Very cool rig. Would be a fine flounder rig with that front deck.


----------



## X-Shark

I find it is usually hard to photograph pix's of lights. This is due to the flash on the camera.

Your's actually seem to bright.

But I have washboards added to my boat and this acts to not allow the light to reflect up. Kinda the way a lamp shade acts.

I have 3- 2ft strings and 2- 8ft strings on my boat. The 2ftrs are under the generator stand, in the console & in the forward storage area under the deck.

The 8ftrs run under the washboards.

The lights are actually white, but appear blue against the Sea foam Green.


----------



## delta dooler

They do look unusually bright in my pic, they don't seem that bright in person. I took pic with no flash and boat was in garage last night with the lights out.


----------



## X-Shark

10-4


----------



## delta dooler

Got my light bar mounted this evening, went and dropped it in the water to see how it worked, that sucker is BRIGHT!


----------



## delta dooler




----------



## delta dooler




----------



## delta dooler




----------



## Getsome

delta dooler said:


> View attachment 347530


That is nice Delta. Where did you buy it?


----------



## delta dooler

Getsome said:


> That is nice Delta. Where did you buy it?

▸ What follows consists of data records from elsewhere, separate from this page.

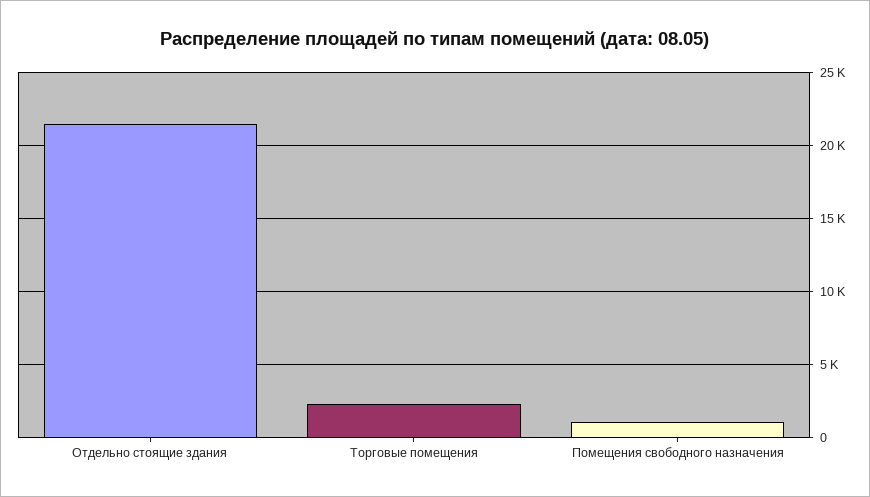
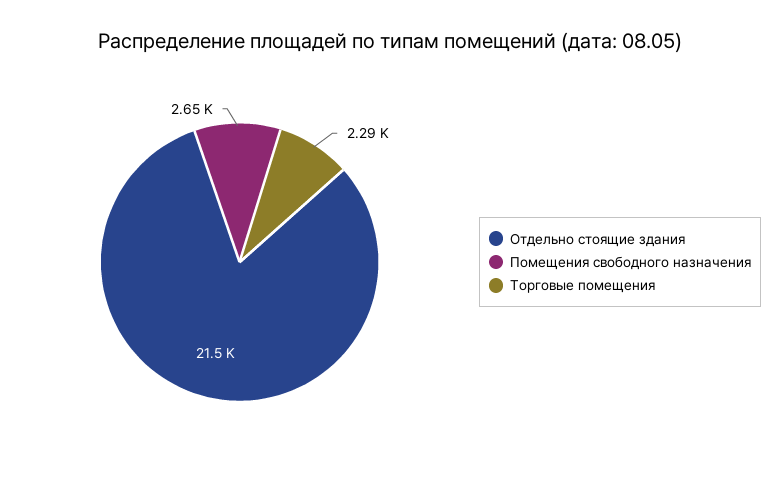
  {
    "Отдельно стоящие здания": 21500,
    "Торговые помещения": 2290,
-   "Помещения свободного назначения": 1000
+   "Помещения свободного назначения": 2650
  }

eBay , there are hundreds of them there and some are definitely better than others. 

A friend has had the same light for 2 yrs on his rig with no problems and with lots of use, so I ordered from the same distributor. For $70 it's hard to beat.


----------



## delta dooler

Made me a seat cushion for the rear bench today.


----------



## delta dooler




----------



## delta dooler




----------